In their statement of defence, the 1st to 9th defendants admitted paragraph 2 of the amended statement of claim in paragraph 1 of their statement of defence thus:

“1. The 1st to 9th defendants admit paragraphs 2, 4, 5, 48 and 55 of the amended statement of claim.”

The defendants cannot now retract their admission of a specific fact pleaded by the plaintiffs. As that fact was admitted by the defendants, no further proof of its truth was required and they are bound by it and the trial court was justified in acting on it. This court will not also countenance any argument of the defendants to the effect that the trial court or the court below did not evaluate the evidence relating to such admitted fact. See Okparaeke v. Egbuonu & Ors. 7 WACA 53 at 55, National investment & Properties Co. Ltd v. The Thompson Organisation Ltd & Ors. (1969) 1 All NLR 138 at 142 and Ajuwon v. Akanni & Ors. (l993)9NWLR (Pt.316) 182 at 204. From the state of the pleadings it cannot be correct as canvassed by the defendants that the lower courts did not properly evaluate the evidence before them when they found that Osokeji Atesimara is the only ruling house in Ketu. The task of the defendants in this appeal is made more difficult by the fact that there are before us concurrent findings of fact by both the trial court and the court below. It is settled law that such concurrent findings, where there is sufficient evidence to support them should not be disturbed. See Njoku &Ors. v. Eme & Ors. (1973) 5 SC 293 at 306 and Kale v. Coker (1982) 12 SC252 at 271. If anyone is to complain about the findings, it is not the defendants who are not members of Osokeji family.

In view of what I have said above, I must answer the first question in the affirmative.

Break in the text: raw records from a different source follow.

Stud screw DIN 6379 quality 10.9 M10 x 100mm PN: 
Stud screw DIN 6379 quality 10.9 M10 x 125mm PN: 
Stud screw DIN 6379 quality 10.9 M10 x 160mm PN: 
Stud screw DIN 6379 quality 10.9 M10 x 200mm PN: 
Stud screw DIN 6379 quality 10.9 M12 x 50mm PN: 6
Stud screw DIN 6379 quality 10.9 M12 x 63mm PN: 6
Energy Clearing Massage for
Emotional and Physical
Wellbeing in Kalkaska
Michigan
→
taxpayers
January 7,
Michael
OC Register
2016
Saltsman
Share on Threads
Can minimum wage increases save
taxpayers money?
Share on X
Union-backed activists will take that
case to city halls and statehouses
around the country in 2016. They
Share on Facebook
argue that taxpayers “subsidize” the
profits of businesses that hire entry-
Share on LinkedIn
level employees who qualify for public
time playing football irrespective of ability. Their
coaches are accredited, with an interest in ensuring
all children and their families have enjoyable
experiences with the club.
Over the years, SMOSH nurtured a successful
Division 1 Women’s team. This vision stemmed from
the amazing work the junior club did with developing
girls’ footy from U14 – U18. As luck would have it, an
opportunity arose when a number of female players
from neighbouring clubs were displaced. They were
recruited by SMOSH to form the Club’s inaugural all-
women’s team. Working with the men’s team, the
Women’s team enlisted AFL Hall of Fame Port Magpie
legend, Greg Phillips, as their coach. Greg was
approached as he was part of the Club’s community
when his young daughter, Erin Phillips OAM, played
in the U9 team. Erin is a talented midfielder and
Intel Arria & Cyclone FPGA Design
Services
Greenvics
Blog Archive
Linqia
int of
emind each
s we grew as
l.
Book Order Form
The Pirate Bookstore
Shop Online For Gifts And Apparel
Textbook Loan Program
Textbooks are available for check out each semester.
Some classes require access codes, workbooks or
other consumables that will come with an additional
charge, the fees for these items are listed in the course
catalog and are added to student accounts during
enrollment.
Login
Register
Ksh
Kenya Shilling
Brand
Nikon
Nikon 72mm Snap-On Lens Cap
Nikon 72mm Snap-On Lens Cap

Coming to the second question submitted by the defendants, I agree that the learned trial Judge went beyond the reliefs sought by the plaintiffs when he ordered the Epe Local Government Council to make and register Chieftaincy declaration for Alaketu of Ketu chieftaincy reflecting Osokeji Atesimara as the only ruling house within three months from its judgment and prescribing the time within which the vacancy should be filled. As these reliefs were not before him, he was not competent to grant them. They were gratuitously made and are hereby set aside. The said orders are consequential and do not affect the judgment of the learned trial Judge.

In the final result, this appeal fails and it hereby dismissed with N10,000.00 costs to the plaintiffs.